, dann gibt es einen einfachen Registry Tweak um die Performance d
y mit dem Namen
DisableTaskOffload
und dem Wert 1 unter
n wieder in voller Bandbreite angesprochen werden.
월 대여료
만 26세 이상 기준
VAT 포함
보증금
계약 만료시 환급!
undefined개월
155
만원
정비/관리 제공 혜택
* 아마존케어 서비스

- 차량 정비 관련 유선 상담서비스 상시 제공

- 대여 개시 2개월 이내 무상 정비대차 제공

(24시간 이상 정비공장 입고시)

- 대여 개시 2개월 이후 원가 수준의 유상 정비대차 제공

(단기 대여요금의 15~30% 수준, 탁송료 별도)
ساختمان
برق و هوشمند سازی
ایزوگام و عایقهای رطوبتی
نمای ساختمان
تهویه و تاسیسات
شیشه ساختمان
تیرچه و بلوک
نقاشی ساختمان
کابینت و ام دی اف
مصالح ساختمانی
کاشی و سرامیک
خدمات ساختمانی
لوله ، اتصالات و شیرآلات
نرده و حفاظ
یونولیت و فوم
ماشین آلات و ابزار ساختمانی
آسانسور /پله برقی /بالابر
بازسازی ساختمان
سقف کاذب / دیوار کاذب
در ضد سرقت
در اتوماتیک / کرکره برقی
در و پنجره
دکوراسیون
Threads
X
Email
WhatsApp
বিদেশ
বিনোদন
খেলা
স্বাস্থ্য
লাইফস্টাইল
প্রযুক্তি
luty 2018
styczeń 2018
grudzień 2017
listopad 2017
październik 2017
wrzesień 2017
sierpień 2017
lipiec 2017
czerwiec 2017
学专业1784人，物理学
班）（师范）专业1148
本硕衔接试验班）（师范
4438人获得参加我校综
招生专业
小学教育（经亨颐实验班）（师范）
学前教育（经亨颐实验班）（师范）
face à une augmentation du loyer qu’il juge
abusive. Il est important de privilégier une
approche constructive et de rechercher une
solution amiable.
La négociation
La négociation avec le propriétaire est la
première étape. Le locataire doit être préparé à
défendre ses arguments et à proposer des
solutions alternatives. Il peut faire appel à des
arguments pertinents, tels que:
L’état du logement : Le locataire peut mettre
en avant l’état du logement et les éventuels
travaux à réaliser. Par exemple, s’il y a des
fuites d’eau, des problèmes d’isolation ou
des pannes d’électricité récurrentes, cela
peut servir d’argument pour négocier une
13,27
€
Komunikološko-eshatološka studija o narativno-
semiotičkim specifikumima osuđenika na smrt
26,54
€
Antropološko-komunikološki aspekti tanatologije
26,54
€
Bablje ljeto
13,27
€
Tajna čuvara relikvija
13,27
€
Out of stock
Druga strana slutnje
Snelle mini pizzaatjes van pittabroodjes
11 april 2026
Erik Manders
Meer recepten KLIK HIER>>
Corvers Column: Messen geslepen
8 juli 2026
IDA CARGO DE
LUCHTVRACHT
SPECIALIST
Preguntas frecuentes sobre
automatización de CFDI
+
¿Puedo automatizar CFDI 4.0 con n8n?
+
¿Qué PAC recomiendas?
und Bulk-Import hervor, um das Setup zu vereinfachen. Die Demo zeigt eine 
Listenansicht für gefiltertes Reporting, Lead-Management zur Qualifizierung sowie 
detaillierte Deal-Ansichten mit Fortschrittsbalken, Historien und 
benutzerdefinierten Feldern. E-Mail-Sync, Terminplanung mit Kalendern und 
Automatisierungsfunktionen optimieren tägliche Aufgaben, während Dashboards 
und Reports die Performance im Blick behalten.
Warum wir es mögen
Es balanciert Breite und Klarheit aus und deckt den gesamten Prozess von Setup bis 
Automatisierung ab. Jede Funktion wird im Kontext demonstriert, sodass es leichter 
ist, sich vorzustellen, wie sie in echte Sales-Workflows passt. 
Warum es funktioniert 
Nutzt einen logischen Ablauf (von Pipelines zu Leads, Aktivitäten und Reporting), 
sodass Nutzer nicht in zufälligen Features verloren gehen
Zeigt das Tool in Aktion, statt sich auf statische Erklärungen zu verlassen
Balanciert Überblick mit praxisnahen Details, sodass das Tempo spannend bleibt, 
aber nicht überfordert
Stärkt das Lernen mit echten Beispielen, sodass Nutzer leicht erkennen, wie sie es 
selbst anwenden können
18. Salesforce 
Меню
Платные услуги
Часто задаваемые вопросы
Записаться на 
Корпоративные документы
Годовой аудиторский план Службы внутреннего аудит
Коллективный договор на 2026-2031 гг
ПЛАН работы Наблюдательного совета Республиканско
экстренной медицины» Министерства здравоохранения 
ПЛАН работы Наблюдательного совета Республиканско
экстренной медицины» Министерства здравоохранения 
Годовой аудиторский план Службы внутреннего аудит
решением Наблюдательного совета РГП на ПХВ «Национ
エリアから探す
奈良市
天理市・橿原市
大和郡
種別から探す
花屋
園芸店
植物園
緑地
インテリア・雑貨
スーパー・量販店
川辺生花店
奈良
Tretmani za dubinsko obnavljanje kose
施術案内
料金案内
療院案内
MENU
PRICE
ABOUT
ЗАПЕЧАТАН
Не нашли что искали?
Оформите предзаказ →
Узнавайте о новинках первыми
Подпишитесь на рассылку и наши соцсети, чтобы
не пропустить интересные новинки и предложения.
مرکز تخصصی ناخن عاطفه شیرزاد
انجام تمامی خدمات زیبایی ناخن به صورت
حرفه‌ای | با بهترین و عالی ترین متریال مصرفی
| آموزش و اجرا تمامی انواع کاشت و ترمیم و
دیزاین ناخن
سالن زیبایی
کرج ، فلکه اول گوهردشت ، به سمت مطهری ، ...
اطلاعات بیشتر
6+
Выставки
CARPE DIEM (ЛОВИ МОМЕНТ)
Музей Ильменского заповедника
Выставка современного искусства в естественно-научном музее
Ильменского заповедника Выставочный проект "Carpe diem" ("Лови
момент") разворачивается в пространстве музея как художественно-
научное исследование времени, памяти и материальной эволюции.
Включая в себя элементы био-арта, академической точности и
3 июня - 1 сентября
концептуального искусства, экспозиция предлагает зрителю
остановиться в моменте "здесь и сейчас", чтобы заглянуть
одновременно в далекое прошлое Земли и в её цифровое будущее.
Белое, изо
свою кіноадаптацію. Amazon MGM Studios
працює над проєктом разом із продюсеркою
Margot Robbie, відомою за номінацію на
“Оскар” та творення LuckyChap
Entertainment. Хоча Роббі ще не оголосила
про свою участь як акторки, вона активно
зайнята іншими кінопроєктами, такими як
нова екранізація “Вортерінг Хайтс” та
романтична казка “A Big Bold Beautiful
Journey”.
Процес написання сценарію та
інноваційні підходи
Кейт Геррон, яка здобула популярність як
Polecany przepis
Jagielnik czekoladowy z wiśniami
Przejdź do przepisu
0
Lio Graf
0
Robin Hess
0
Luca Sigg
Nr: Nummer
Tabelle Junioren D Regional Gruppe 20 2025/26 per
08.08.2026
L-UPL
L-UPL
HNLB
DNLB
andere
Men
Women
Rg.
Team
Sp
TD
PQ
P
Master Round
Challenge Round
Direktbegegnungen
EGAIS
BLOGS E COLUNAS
......
> WHAT IS EXPECTED
Write down every line of the data above that includes the string "einen".

> WRITTEN SOLUTION
, dann gibt es einen einfachen Registry Tweak um die Performance d
Nutzt einen logischen Ablauf (von Pipelines zu Leads, Aktivitäten und Reporting), 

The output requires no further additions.